**Excerpt to read:**

Method for Utilization of Previous Experience in Design Expert Systems

Publisher Summary This chapter uses analogical reasoning in concept learning for utilization of previous experience in design expert systems. The main issue in this approach is: how to automatically recognize an analogy between a source and a target, and how to apply it to generating hypotheses for the target domain. Analogical reasoning is a crucial research area in artificial intelligence as a technique to reason from incomplete knowledge. It promises to overcome the explosive search complexity of finding solutions to novel problems or inducing generalized knowledge from experiences. This chapter presents a technique that uses taxonomic information in the knowledge base for this purpose. This chapter proposes a machine learning technique called inductive prediction by analogy (IPA) that learns the concept-description of a target concept using an analogy between the target and a source similar to the target. A basic idea of IPA is that it uses concept similarities to select an appropriate analogous source using taxonomic information represented by first-order predicate logic. Taxonomic information describes classification of symbols of a knowledge representation language. In a logical framework, the symbols are constants to represent predicates, functions, and constant terms in sentences. IPA is based on an analogy as a mapping between constant symbols of a source predicate and a target predicate. This chapter presents the framework of IPA and defines analogy using taxonomic information. It describes IPA in detail and gives an algorithm of IPA. It also discusses IPA in logic programming and a classification problem in molecular biology. This chapter closes with a discussion on the usefulness of IPA and related work.

**To do:** Print the whole chapter summary on analogical reasoning in design expert systems word for word.

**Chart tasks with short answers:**
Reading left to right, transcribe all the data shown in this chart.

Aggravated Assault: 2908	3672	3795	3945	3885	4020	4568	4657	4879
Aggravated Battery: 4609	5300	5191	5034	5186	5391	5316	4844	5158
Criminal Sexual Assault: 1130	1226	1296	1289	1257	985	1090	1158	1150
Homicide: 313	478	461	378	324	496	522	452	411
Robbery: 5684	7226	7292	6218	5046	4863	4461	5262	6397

**Response:**
Method for Utilization of Previous Experience in Design Expert Systems

Publisher Summary This chapter uses analogical reasoning in concept learning for utilization of previous experience in design expert systems. The main issue in this approach is: how to automatically recognize an analogy between a source and a target, and how to apply it to generating hypotheses for the target domain. Analogical reasoning is a crucial research area in artificial intelligence as a technique to reason from incomplete knowledge. It promises to overcome the explosive search complexity of finding solutions to novel problems or inducing generalized knowledge from experiences. This chapter presents a technique that uses taxonomic information in the knowledge base for this purpose. This chapter proposes a machine learning technique called inductive prediction by analogy (IPA) that learns the concept-description of a target concept using an analogy between the target and a source similar to the target. A basic idea of IPA is that it uses concept similarities to select an appropriate analogous source using taxonomic information represented by first-order predicate logic. Taxonomic information describes classification of symbols of a knowledge representation language. In a logical framework, the symbols are constants to represent predicates, functions, and constant terms in sentences. IPA is based on an analogy as a mapping between constant symbols of a source predicate and a target predicate. This chapter presents the framework of IPA and defines analogy using taxonomic information. It describes IPA in detail and gives an algorithm of IPA. It also discusses IPA in logic programming and a classification problem in molecular biology. This chapter closes with a discussion on the usefulness of IPA and related work.